**Provided records:**
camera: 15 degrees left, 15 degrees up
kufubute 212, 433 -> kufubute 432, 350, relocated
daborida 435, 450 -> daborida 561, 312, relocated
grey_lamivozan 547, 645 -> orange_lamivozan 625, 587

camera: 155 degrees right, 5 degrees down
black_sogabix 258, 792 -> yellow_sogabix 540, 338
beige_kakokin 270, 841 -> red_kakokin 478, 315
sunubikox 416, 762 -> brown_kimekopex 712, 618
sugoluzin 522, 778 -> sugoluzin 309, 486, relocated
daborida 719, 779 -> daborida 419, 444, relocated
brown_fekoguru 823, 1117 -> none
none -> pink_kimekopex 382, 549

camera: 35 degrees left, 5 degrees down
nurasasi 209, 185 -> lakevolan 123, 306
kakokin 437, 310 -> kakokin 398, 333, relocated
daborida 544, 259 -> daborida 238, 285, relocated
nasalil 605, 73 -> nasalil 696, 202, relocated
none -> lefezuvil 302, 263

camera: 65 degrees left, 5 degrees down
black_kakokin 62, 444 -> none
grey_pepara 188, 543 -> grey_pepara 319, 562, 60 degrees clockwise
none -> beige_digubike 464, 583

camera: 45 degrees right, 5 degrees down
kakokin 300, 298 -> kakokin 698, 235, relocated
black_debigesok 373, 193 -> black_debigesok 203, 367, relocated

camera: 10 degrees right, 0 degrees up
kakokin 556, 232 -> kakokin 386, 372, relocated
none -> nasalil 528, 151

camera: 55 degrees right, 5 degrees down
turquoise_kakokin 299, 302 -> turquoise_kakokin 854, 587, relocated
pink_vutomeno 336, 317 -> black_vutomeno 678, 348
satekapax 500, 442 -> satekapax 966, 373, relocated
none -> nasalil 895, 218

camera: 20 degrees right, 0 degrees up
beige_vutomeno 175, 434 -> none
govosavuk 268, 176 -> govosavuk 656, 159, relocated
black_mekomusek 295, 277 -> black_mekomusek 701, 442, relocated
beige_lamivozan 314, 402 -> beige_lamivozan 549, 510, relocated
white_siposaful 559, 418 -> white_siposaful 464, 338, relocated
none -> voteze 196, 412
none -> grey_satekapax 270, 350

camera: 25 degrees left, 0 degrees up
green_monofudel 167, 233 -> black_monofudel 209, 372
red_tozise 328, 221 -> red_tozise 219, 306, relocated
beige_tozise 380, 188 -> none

**Activity:** Each record must be restated word for word, including the last line.

**Response to the exercise:**
camera: 15 degrees left, 15 degrees up
kufubute 212, 433 -> kufubute 432, 350, relocated
daborida 435, 450 -> daborida 561, 312, relocated
grey_lamivozan 547, 645 -> orange_lamivozan 625, 587

camera: 155 degrees right, 5 degrees down
black_sogabix 258, 792 -> yellow_sogabix 540, 338
beige_kakokin 270, 841 -> red_kakokin 478, 315
sunubikox 416, 762 -> brown_kimekopex 712, 618
sugoluzin 522, 778 -> sugoluzin 309, 486, relocated
daborida 719, 779 -> daborida 419, 444, relocated
brown_fekoguru 823, 1117 -> none
none -> pink_kimekopex 382, 549

camera: 35 degrees left, 5 degrees down
nurasasi 209, 185 -> lakevolan 123, 306
kakokin 437, 310 -> kakokin 398, 333, relocated
daborida 544, 259 -> daborida 238, 285, relocated
nasalil 605, 73 -> nasalil 696, 202, relocated
none -> lefezuvil 302, 263

camera: 65 degrees left, 5 degrees down
black_kakokin 62, 444 -> none
grey_pepara 188, 543 -> grey_pepara 319, 562, 60 degrees clockwise
none -> beige_digubike 464, 583

camera: 45 degrees right, 5 degrees down
kakokin 300, 298 -> kakokin 698, 235, relocated
black_debigesok 373, 193 -> black_debigesok 203, 367, relocated

camera: 10 degrees right, 0 degrees up
kakokin 556, 232 -> kakokin 386, 372, relocated
none -> nasalil 528, 151

camera: 55 degrees right, 5 degrees down
turquoise_kakokin 299, 302 -> turquoise_kakokin 854, 587, relocated
pink_vutomeno 336, 317 -> black_vutomeno 678, 348
satekapax 500, 442 -> satekapax 966, 373, relocated
none -> nasalil 895, 218

camera: 20 degrees right, 0 degrees up
beige_vutomeno 175, 434 -> none
govosavuk 268, 176 -> govosavuk 656, 159, relocated
black_mekomusek 295, 277 -> black_mekomusek 701, 442, relocated
beige_lamivozan 314, 402 -> beige_lamivozan 549, 510, relocated
white_siposaful 559, 418 -> white_siposaful 464, 338, relocated
none -> voteze 196, 412
none -> grey_satekapax 270, 350

camera: 25 degrees left, 0 degrees up
green_monofudel 167, 233 -> black_monofudel 209, 372
red_tozise 328, 221 -> red_tozise 219, 306, relocated
beige_tozise 380, 188 -> none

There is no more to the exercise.